Kematian tiga bocah warga Dusun Lambua dan Dusun Pompantu, Desa
Lembanna, Kecamatan Bonto Bahari, Kabupaten Bulukumba, akibat penyakit Demam
Berdarah Dangue (DBD) dalam sebulan terakhir, ternyata tidak diketahui Dinas
Kesehatan (Dinkes) Bulukumba.
Tiga korban meninggal itu adalah Indi (3,5), warga Dusun Pompantu. Indi meninggal di RSUD Andi Sultan Daeng Radja, Sabtu (22/12).
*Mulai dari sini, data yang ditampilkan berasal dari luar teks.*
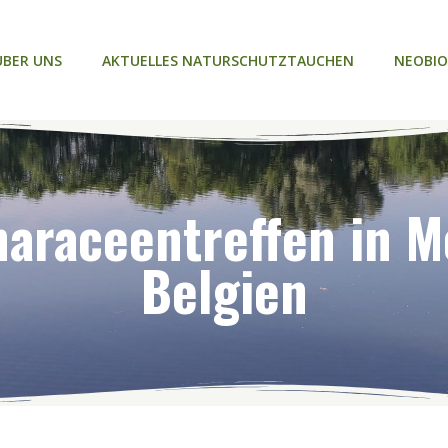
ÜBER UNS
AKTUELLES NATURSCHUTZTAUCHEN
NEOBIO
araceentreffen in M
Belgien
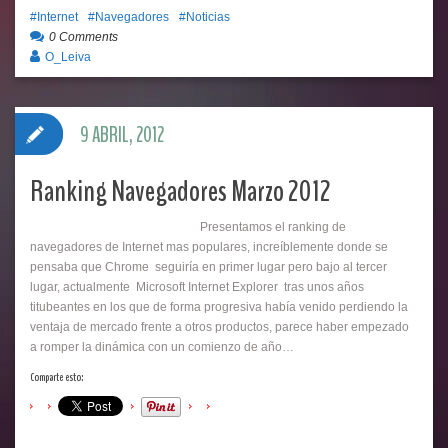
Internet
Navegadores
Noticias
0 Comments
O_Leiva
9 ABRIL, 2012
Ranking Navegadores Marzo 2012
Presentamos el ranking de
navegadores de Internet mas populares, increíblemente donde se
pensaba que Chrome seguiría en primer lugar pero bajo al tercer
lugar, actualmente Microsoft Internet Explorer tras unos años
titubeantes en los que de forma progresiva había venido perdiendo la
ventaja de mercado frente a otros productos, parece haber empezado
a romper la dinámica con un comienzo de año…
Comparte esto:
Dua korban lainnya, Yogi (5), warga Dusun Pompantu dan Kajang (4,5) (bukan Melly seperti diberitakan sebelumnya) warga Dusun Lambua, meninggal beberapa waktu lalu. |
Informasi meninggalnya tiga bocah ini dilaporkan Ketua Kerukunan
Pelajar dan Mahasiswa Desa Ara-Lembanna (Kepma), Sudirjaya, akhir pekan lalu.
Kepada Tribun, Sudirjaya menyesalkan dinas kesehatan yang lamban menangani penyebaran
penyakit DBD sehingga menyebabkan korban meninggal.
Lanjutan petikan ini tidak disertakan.